Some studies suggest that the incidence of intra-abdominal abscess in postoperative period is higher after laparoscopic appendectomy compared with the open technique, when both techniques are made to complicated acute appendicitis [3,27,28]. Strickland and Martindale  led review of literature with the goal of identifying potential causes related to increased incidence of intra-abdominal infection after laparoscopic procedures. These causes are related to the direct effects of pneumoperitoneum on peritoneal defense systems. The incidence of intra-abdominal abscess in this series, showed no statistical association comparing the techniques studied.
The TULAA by needing of lower exposure time to pneumoperitoneum compared to LA could potentially cause fewer changes in the peritoneal defenses, and thus maintain its advantages in relation to the immune system and reduce infectious complications intracavity. However, this possibility was not observed in this study. But, analyzing the five cases of intra-abdominal abscess in TULAA in four cases there was a need for conversion to conventional surgery. In the eight patients who developed abscess intracavity in LA, in just two cases the procedure was converted.
The TULAA by incorporating the principles of minimally invasive surgery, provides the conditions for achieving short period of hospitalization and length of earlier return to work activities as the laparoscopic technique. This benefit arises from the reduced surgical trauma, less postoperative pain and early mobilization.
The main cause of conversion of both techniques compared in this study was due to dense inflammatory adhesions followed by severe forms of appendicitis. The appendicular plastron is the biggest challenge in video-assisted and laparoscopic removal of the appendix. It is because the absence of cleavage plane with the adjacent viscera, difficulty of exposure without breaking the inflamed organ when it is tractioned and friability of the appendiceal base. Similar findings were reported in the literature [6,9,19,20,22].
Agresta et al.  commented that the conversion should not be seen as failure and the decision regarding the procedure to be chosen in the continuation of the operation must take into account the surgeon's experience in laparoscopic therapy, the evolutionary stage of the disease and the technological resources available.

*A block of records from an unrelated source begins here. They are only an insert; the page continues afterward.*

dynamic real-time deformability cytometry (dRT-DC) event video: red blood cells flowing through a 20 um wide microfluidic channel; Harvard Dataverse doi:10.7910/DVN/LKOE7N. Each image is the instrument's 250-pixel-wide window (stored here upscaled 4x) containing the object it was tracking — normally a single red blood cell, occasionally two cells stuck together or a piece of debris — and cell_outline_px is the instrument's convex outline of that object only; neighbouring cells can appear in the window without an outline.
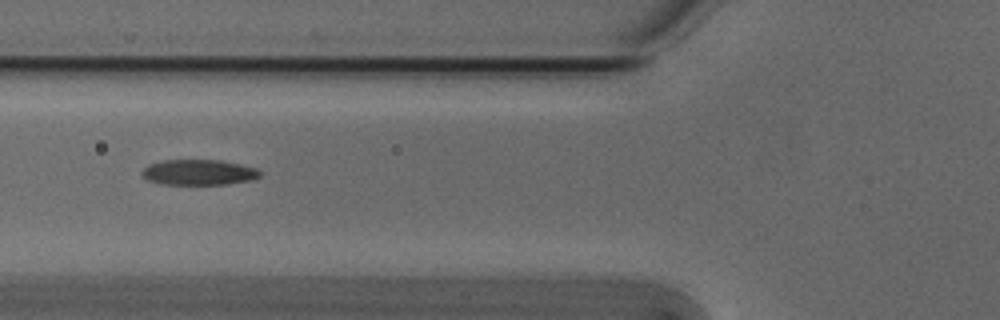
{"species": "Egyptian fruit bat (a non-hibernating species)", "species_latin": "Rousettus aegyptiacus", "temperature_condition": "cold", "stored_images_in_passage": 5, "camera_frame_rate_fps": 3000, "um_per_image_px": 0.085, "animal": {"sex": "male"}, "frame": {"image": 1, "passage_image": 2, "time_ms": 0.333, "image_size_px": [1000, 320], "cell_outline_px": [[260, 176], [252, 180], [228, 184], [160, 184], [148, 180], [140, 176], [140, 172], [148, 164], [164, 160], [220, 160], [240, 164], [256, 168], [260, 172]], "centroid_in_image_um": [16.85, 14.65], "position_along_channel_um": 108.9, "area_um2": 17.63}}
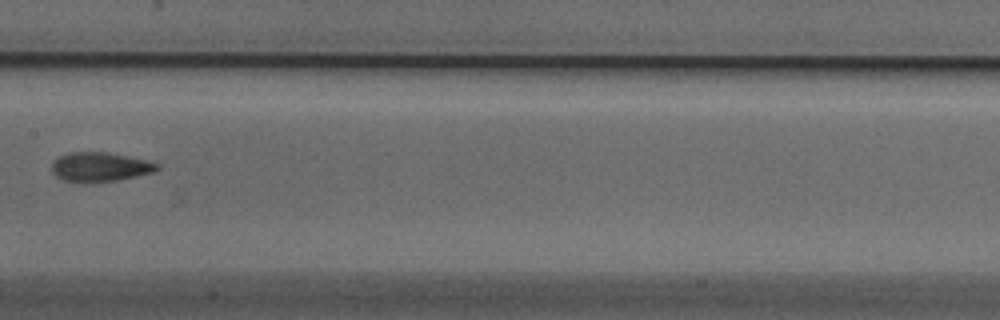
{"frame": {"image": 2, "passage_image": 4, "time_ms": 1.0, "image_size_px": [1000, 320], "cell_outline_px": [[160, 168], [156, 172], [116, 180], [64, 180], [56, 176], [52, 172], [52, 164], [56, 156], [68, 152], [108, 152], [148, 160], [160, 164]], "centroid_in_image_um": [8.54, 14.14], "position_along_channel_um": 198.9, "area_um2": 17.69}}
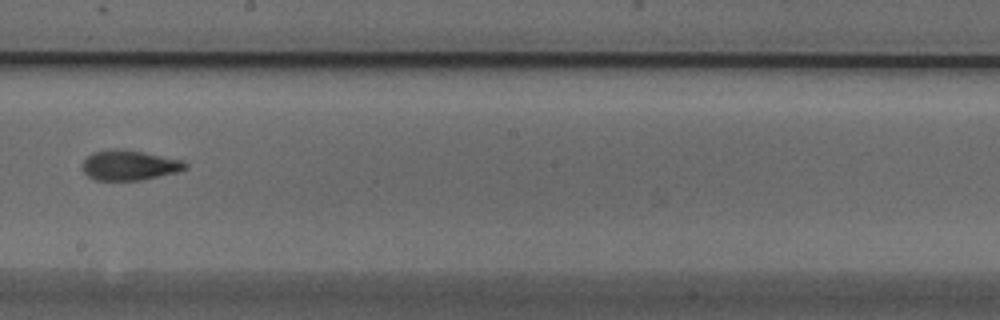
{"frame": {"image": 3, "passage_image": 5, "time_ms": 1.333, "image_size_px": [1000, 320], "cell_outline_px": [[188, 168], [176, 172], [140, 180], [96, 180], [88, 176], [84, 172], [84, 160], [92, 152], [108, 148], [124, 148], [184, 160], [188, 164]], "centroid_in_image_um": [11.01, 14.02], "position_along_channel_um": 237.2, "area_um2": 18.15}}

This research, by original initiative, its great series and results, seeks to encourage prospective comparative studies. Currently there are no conditions to define a gold standard technique for treatment of AA. In this scenario, it would be wiser to try to determine the best access route as the initial approach of choice or option in the management of AA, which involves the confirmation of the diagnosis and treatment of disease. The effectiveness and safety of TULAA, associated with the attractiveness of this technique may make it the preferred choice in the initial management of patients with AA.
Drs. Geraldo José de Souza Lima, Rodrigo Fabiano Guedes Leite, Gustavo Munayer Abras, Livio José Suretti Pires, Eduardo Godoy Castro and Alcino Lázaro da Silva have no conflicts of interest or financial ties to disclosure.
This paper does not present any conflict of interest that will arise after its submission and before its publication.